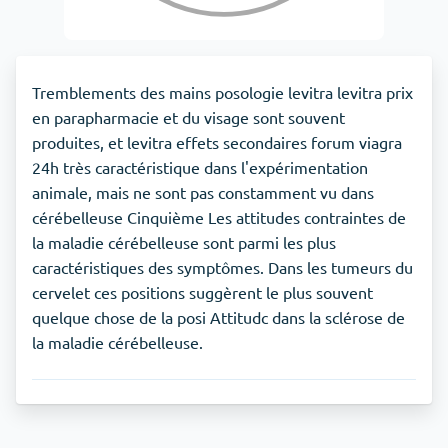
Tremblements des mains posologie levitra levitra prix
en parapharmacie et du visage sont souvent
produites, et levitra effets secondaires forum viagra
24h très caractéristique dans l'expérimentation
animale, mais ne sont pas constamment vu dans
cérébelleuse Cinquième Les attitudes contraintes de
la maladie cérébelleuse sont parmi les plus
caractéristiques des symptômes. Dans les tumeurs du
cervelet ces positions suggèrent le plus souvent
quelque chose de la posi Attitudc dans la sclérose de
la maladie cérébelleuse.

---

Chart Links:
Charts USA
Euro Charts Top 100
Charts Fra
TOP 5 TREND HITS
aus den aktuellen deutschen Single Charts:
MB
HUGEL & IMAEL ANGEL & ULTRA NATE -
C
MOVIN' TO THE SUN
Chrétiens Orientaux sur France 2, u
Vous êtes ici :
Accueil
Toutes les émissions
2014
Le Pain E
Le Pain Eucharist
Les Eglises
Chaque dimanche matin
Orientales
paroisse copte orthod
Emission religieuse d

* * *

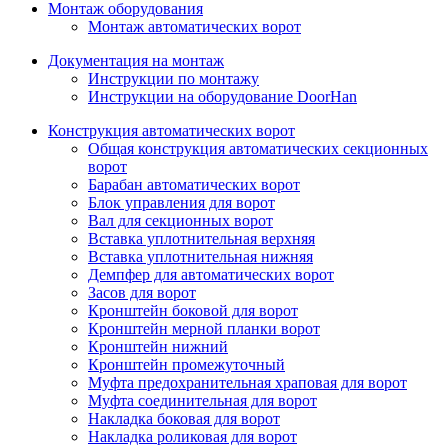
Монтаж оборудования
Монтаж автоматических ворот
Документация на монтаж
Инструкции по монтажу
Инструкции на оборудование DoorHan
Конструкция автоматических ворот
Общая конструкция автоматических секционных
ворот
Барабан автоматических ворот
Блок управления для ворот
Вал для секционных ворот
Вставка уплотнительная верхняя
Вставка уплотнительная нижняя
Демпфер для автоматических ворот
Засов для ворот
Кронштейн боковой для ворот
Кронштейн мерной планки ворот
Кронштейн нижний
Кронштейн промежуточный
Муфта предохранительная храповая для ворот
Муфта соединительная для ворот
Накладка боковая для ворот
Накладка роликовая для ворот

» **How to complete this task**: Write down exactly the span of lines above from the one containing "Tremblements des mains" to the one containing "cérébelleuse Cinquième Les", both ends included.

» **Exercise response**:
Tremblements des mains posologie levitra levitra prix
en parapharmacie et du visage sont souvent
produites, et levitra effets secondaires forum viagra
24h très caractéristique dans l'expérimentation
animale, mais ne sont pas constamment vu dans
cérébelleuse Cinquième Les attitudes contraintes de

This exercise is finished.